From The Seattle Times
By Dominic Gates
A Boeing engineer who last year lodged an internal ethics complaint alleging serious shortcomings in development of the 737 MAX has written to a U.S. Senate committee asserting that systemic problems with the jet’s design “must be fixed before the 737 MAX is allowed to return to service.”
The letter to the Senate, a copy of which was obtained by The Seattle Times, was written by engineer Curtis Ewbank, a 34-year-old specialist in flight-deck systems whose job when the MAX was in early stages of development involved studying past crashes and using that information to make new planes safer.
His letter, sent earlier this month, argues that it’s not enough for Boeing to fix the flawed Maneuvering Characteristics Augmentation System (MCAS) that’s known to have brought down the aircraft in two crashes in Indonesia and Ethiopia.
“I have no doubt the FAA and lawmakers are under considerable pressure to allow the 737 MAX to return to service as quickly as possible and as soon as the public MCAS flaw is fixed,” Ewbank told the Senate. “However, given the numerous other known flaws in the airframe, it will be just a matter of time before another flight crew is overwhelmed by a design flaw known to Boeing and further lives are senselessly lost.”
He goes on to suggest similar shortcomings in the flight-control systems may affect the safety of Boeing’s forthcoming 777X widebody jet.
Ewbank’s letter also reveals that he has been interviewed about his concerns by the FBI, which suggests his allegations have at least been considered as part of the Justice Department’s probe into what went wrong on the 737 MAX and whether the actions of anyone at Boeing were criminal.
He mentions he has also delivered details of his allegations to the lead investigator on the U.S. House Committee on Transportation, chaired by Rep. Peter DeFazio, D-Ore.
In 2014, during early work on the MAX’s development, Ewbank worked unsuccessfully to have Boeing upgrade the MAX’s flight-control systems by adding a new data measurement system called Synthetic Airspeed that would have served as a check on multiple sensors.
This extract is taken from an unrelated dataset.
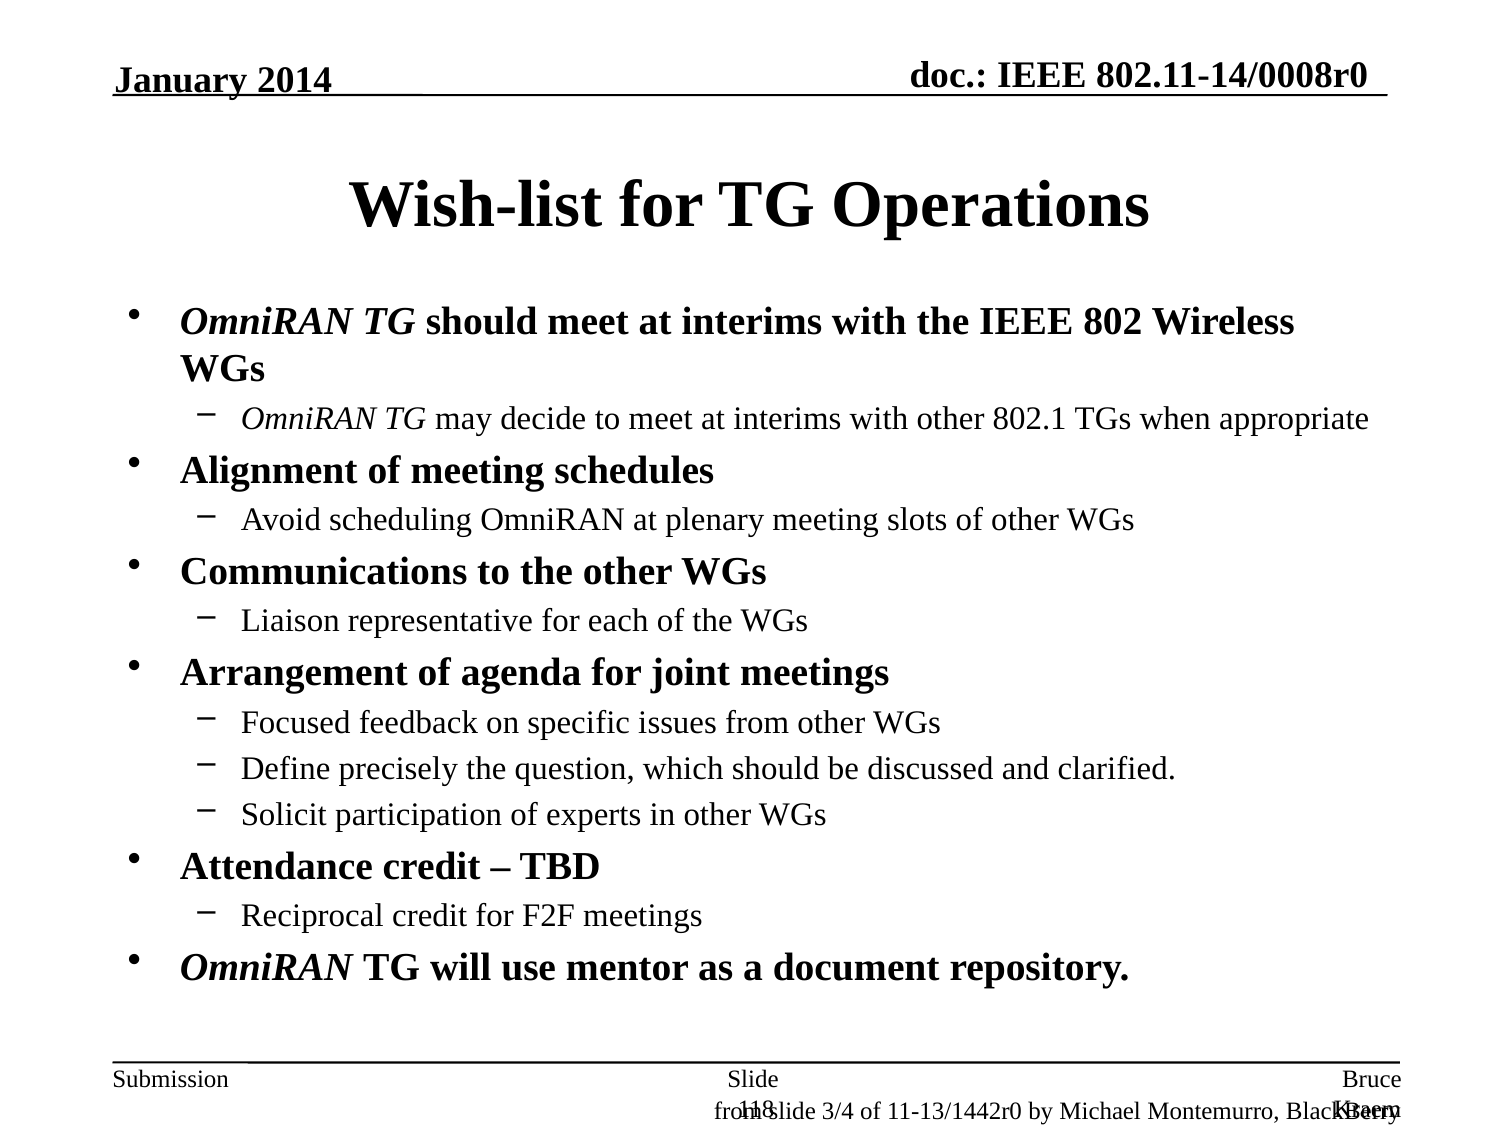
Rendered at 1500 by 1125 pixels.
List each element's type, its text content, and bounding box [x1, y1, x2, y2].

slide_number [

If it had been implemented, he believes it might have prevented the fatal crashes.
Ewbank’s original internal ethics complaint, first reported last October by The Seattle Times, alleged that Boeing rejected his safety upgrades because of management’s focus on schedule and cost considerations and the insistence that anything that might require more pilot training would not be considered.
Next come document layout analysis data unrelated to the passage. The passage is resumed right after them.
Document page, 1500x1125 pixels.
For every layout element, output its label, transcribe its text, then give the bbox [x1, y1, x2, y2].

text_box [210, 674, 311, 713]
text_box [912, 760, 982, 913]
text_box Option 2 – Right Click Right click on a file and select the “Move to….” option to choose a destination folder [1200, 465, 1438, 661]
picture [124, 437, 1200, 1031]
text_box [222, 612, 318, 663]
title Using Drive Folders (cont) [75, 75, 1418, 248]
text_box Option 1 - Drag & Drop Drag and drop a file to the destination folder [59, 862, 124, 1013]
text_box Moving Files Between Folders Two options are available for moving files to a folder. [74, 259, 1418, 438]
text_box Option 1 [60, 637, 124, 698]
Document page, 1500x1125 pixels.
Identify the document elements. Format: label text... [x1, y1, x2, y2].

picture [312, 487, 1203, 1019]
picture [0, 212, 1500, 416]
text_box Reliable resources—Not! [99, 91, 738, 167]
He also alleged that Boeing pushed regulators at the Federal Aviation Administration (FAA) to relax certification requirements for the airplane, particularly in regard to the cockpit systems for alerting pilots that something is wrong inflight.
Those systems on the MAX have been under scrutiny because during the two fatal MAX crashes that killed 346 people, pilots struggled to understand the cascade of warnings in their cockpits.
Ewbank’s letter to the Senate Committee on Commerce, Science, and Transportation was sent June 5, ahead of a public hearing Wednesday that featured scathing criticism of FAA Administrator Stephen Dickson for his agency’s lack of progress in addressing the lapses of oversight in certifying the MAX.
Ewbank criticizes not only Boeing for its design of the MAX but also the FAA for approving the design without proper oversight.
“The 737 MAX’s original certification was accomplished with hand-waving and deception to hide the numerous ways the 1960s-era design of the 737 does not meet current regulatory standards,” he wrote.
And he hit out at a recent Department of Transportation (DOT) advisory panel report on the MAX crashes that recommended only minor changes to the way airplanes are certified, preserving Boeing’s central role in that process. Ewbank called the report “a serious threat to aviation safety and the flying public.”
“If the FAA was truly regulating in the public interest, it would take action against Boeing for its continued deception and gross errors in the design and production of the 737 MAX by withdrawing Boeing’s production certificate,” he concluded.
Ansley Lacitis, deputy chief of staff for Democratic Sen. Maria Cantwell of Washington, said her office “was made aware of the letter right before the hearing” on Wednesday.
“The first step of a whistleblower investigation is to make contact with the whistleblower and we have done that,” Lacitis said. “We take these and other allegations seriously and continue to investigate them.”
In a statement, Boeing said company officials have not seen the letter.
“Boeing offers its employees a number of channels for raising concerns and complaints and has rigorous processes in place that ensure complaints receive thorough consideration and protect employee confidentiality,” the statement said. “Boeing does not comment on the substance or existence of such internal complaints.”
Boeing’s statement adds that “when the MAX returns to service, it will be one of the most thoroughly scrutinized aircraft in history, and we have full confidence in its safety.”